## Instructions
1. In the deployment text, reproduce the passage starting at "Once satisfied with" and ending at "to the site.", switching "letsencrypt-test" to "letsencrypt-prod".
2. For each statement, say whether the deployment text supports it. Answer yes or no and quote the words that decide it: (a) The A record should point to the IP of the $SERVER1 control plane node. (b) A DNS change takes effect immediately. (c) The chart is deployed into the default namespace.
*** Study text Section Begins ***
Once satisfied with your chart configuration, deploy it to the cluster using the letsencrypt-test cluster issuer as shown in the example config. In a later section we’ll create a similarly named certificate for HTTPS access to the site.
Deploy chart
Before deployment create an A
record at your DNS provider so the domain name specified in the Helm chart config points to the IP of the $SERVER1
control plane node. Bear in mind it can take some time for the change to propagate.
Then install or upgrade Helm on host machine (macOS example using Homebrew):
HOMEBREW_NO_AUTO_UPDATE=1 brew install helm
With Helm installed, deploy chart to a new wordpress namespace:
cp install.sh.example install.sh
chmod +x install.sh
./install.sh --namespace wordpress --create-namespace
You should see output like the following:
Expand to view sample output
releaseName="wordpress-production"
# Upgrade or install application using the current git branch as docker tag
helm upgrade $releaseName . --install -f values-local.yaml "$@"
Release "wordpress-production" does not exist. Installing it now.
*** Study text Section Ends ***
*** Stored data Section Begins ***
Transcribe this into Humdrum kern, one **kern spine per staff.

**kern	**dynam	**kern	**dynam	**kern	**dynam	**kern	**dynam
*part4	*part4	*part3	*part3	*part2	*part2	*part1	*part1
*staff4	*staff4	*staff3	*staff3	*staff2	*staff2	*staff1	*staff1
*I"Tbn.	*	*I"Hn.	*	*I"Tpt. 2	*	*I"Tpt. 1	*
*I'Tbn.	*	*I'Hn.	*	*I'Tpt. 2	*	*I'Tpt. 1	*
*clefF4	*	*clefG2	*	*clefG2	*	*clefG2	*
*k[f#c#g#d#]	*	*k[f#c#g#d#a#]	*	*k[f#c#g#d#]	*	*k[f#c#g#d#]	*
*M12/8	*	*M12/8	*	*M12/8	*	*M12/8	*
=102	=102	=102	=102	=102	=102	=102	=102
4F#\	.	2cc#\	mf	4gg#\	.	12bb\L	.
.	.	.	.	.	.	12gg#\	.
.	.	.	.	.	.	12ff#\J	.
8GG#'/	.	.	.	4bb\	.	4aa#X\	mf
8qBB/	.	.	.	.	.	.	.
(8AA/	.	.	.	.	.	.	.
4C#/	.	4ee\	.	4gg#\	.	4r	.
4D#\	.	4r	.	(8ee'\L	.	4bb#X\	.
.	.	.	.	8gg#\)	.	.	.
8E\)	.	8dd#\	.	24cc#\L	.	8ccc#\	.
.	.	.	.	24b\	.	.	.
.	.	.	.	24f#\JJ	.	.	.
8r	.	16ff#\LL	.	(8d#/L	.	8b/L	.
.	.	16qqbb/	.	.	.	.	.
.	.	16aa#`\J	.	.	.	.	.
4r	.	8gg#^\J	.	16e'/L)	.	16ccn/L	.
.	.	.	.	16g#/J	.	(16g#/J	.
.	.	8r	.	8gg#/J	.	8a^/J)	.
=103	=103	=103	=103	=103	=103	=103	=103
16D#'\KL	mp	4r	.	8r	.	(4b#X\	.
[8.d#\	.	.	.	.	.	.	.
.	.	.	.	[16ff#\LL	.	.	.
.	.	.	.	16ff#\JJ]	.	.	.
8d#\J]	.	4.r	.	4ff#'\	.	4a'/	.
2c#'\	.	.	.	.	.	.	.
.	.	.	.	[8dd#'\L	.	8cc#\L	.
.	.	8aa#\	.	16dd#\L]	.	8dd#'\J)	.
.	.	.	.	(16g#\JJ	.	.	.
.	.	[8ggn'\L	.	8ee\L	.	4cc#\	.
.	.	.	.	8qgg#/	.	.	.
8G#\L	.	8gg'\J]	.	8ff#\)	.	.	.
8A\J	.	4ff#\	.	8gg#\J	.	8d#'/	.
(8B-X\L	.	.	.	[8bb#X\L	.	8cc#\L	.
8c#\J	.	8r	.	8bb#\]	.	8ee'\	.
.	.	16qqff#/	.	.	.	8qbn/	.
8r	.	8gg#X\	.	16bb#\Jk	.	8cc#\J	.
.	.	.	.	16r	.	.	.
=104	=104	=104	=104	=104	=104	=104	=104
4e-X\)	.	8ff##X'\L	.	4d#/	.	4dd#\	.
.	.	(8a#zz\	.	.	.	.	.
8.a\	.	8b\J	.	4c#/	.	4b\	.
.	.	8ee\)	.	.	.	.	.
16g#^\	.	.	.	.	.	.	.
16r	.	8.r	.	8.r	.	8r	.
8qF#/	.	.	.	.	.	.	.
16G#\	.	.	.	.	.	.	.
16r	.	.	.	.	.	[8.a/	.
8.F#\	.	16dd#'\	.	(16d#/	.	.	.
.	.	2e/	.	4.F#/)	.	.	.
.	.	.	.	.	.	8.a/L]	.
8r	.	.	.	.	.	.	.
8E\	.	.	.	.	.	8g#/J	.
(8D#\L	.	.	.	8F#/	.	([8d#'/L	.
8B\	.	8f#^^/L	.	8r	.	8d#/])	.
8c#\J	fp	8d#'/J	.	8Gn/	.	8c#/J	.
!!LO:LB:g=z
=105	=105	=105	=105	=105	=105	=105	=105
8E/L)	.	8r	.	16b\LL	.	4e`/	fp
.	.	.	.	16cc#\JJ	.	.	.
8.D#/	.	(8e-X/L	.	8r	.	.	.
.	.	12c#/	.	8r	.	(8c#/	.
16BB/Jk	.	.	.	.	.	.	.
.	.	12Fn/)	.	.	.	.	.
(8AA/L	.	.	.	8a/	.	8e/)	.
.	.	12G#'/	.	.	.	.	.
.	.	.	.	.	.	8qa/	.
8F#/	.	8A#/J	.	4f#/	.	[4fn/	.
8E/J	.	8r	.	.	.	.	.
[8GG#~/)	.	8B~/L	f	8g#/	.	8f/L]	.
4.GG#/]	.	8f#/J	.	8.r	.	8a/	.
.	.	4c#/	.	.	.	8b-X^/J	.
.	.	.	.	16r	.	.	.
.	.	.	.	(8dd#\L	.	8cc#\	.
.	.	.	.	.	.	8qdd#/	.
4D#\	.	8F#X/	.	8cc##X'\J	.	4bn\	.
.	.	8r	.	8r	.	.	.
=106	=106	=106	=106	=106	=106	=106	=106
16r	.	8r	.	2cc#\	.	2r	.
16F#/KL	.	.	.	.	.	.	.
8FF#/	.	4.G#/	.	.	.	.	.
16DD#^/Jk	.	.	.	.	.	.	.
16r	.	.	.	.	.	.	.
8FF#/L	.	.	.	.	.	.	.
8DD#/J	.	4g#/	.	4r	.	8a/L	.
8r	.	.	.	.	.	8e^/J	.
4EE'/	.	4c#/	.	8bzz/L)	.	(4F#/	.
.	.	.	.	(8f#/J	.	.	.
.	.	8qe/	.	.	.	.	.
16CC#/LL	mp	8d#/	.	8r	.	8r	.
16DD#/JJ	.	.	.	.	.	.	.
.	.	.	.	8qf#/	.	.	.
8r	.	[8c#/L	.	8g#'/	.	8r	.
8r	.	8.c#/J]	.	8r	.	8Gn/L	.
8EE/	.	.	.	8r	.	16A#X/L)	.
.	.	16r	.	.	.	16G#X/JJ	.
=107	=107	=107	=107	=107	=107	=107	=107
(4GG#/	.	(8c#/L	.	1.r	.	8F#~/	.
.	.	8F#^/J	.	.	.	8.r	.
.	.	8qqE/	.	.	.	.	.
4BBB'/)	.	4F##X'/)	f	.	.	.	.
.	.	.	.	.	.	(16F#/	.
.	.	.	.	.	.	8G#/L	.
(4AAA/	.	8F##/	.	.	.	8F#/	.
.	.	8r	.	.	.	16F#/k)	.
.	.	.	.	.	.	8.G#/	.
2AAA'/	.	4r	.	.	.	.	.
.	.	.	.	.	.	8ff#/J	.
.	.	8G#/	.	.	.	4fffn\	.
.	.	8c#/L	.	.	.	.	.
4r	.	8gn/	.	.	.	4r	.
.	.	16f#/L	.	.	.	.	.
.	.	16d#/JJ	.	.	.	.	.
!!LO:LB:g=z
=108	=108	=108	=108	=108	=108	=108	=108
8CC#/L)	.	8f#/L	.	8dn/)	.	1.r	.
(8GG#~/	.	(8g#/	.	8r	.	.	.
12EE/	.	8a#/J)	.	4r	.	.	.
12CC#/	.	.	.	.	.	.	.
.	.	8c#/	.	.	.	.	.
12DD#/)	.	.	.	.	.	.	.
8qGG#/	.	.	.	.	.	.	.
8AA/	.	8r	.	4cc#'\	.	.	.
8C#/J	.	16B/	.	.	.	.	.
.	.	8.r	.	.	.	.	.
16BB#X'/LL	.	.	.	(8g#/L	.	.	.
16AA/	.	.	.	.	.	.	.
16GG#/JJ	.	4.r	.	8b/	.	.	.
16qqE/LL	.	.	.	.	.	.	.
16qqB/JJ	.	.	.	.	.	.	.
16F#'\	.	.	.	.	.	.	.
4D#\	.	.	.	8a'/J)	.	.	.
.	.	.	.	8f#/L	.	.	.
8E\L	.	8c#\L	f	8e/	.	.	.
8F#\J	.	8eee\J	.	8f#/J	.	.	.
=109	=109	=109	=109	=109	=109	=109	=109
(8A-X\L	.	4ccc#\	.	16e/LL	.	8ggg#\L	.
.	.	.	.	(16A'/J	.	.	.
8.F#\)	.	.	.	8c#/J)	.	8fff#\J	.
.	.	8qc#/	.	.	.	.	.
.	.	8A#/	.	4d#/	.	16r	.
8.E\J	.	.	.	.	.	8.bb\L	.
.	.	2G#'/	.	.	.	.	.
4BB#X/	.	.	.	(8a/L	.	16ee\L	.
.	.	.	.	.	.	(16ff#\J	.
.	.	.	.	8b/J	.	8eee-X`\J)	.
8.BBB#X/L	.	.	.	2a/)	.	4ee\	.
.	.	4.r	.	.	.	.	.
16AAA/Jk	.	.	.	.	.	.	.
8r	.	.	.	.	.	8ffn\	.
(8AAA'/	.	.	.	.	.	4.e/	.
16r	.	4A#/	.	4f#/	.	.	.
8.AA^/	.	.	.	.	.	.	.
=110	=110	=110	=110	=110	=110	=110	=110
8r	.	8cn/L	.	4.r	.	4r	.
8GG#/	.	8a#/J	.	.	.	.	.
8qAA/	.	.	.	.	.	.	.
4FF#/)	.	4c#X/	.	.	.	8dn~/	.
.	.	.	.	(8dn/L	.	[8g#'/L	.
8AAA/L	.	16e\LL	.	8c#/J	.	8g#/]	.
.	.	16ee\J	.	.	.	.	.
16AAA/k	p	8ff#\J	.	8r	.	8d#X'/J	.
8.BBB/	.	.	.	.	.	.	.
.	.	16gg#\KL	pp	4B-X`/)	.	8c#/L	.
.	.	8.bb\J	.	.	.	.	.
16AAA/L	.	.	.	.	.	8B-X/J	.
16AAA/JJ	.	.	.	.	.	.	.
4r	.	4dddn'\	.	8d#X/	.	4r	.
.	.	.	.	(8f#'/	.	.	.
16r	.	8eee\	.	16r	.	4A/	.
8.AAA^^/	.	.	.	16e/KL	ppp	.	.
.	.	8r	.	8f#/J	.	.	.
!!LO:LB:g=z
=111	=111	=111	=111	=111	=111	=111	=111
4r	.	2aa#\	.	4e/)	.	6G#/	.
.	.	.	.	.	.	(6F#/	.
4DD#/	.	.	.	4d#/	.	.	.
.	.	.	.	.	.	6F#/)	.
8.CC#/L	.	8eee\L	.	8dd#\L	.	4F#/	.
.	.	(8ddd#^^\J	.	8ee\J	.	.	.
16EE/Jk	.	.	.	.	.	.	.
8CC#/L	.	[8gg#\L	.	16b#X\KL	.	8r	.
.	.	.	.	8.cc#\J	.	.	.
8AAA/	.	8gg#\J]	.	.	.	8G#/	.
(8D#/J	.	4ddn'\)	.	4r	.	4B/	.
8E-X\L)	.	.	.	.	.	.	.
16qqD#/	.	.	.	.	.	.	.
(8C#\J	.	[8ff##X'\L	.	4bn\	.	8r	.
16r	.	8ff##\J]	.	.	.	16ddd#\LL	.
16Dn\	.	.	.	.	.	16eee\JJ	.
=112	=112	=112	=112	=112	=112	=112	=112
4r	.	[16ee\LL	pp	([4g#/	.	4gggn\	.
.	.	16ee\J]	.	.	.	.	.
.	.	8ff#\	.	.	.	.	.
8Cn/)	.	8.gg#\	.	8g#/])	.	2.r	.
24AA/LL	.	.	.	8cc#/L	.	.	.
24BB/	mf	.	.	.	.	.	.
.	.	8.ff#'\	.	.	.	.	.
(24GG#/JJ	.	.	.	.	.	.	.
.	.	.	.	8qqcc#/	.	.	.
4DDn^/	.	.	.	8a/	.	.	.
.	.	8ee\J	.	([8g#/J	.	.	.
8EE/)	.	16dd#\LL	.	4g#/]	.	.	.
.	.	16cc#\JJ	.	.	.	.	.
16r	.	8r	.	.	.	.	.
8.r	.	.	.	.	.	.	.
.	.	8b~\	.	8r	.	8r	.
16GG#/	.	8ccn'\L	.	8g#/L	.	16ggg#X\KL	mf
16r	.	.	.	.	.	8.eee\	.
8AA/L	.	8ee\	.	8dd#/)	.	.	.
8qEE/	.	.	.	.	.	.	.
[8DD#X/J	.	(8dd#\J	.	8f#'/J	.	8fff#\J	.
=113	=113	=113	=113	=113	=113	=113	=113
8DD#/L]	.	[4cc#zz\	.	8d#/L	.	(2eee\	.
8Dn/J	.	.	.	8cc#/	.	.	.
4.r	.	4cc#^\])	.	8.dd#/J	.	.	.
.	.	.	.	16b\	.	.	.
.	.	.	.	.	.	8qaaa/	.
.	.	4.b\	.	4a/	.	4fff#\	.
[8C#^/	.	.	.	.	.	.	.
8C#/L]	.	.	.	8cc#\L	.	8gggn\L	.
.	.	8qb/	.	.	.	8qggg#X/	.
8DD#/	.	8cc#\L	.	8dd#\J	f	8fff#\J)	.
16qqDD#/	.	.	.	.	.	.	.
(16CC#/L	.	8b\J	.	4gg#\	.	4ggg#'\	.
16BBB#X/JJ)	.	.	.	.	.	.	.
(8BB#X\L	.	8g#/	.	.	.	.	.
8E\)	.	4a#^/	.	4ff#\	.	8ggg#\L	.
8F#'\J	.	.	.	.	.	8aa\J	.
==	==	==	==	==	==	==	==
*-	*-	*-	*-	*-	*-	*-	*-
*** Stored data Section Ends ***
## Activity answers
1.
Once satisfied with your chart configuration, deploy it to the cluster using the letsencrypt-prod cluster issuer as shown in the example config. In a later section we’ll create a similarly named certificate for HTTPS access to the site.

2.
(a) Yes: "points to the IP of the $SERVER1 control plane node"
(b) No: "Bear in mind it can take some time for the change to propagate."
(c) No: "deploy chart to a new wordpress namespace"